§ **TASK DIRECTIONS**:
Restate, in full and unchanged, the entries that follow, but not their pictures.

*** DATA EXTRACT Section Begins ***

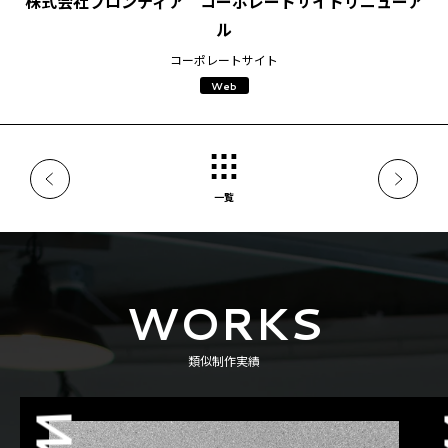
株式会社フロンティア コーポレートサイトリニューア
ル
コーポレートサイト
Web
一覧
WORKS
類似制作実績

*** DATA EXTRACT Section Ends ***

§ **RESULT**:
株式会社フロンティア コーポレートサイトリニューア
ル
コーポレートサイト
Web
一覧
WORKS
類似制作実績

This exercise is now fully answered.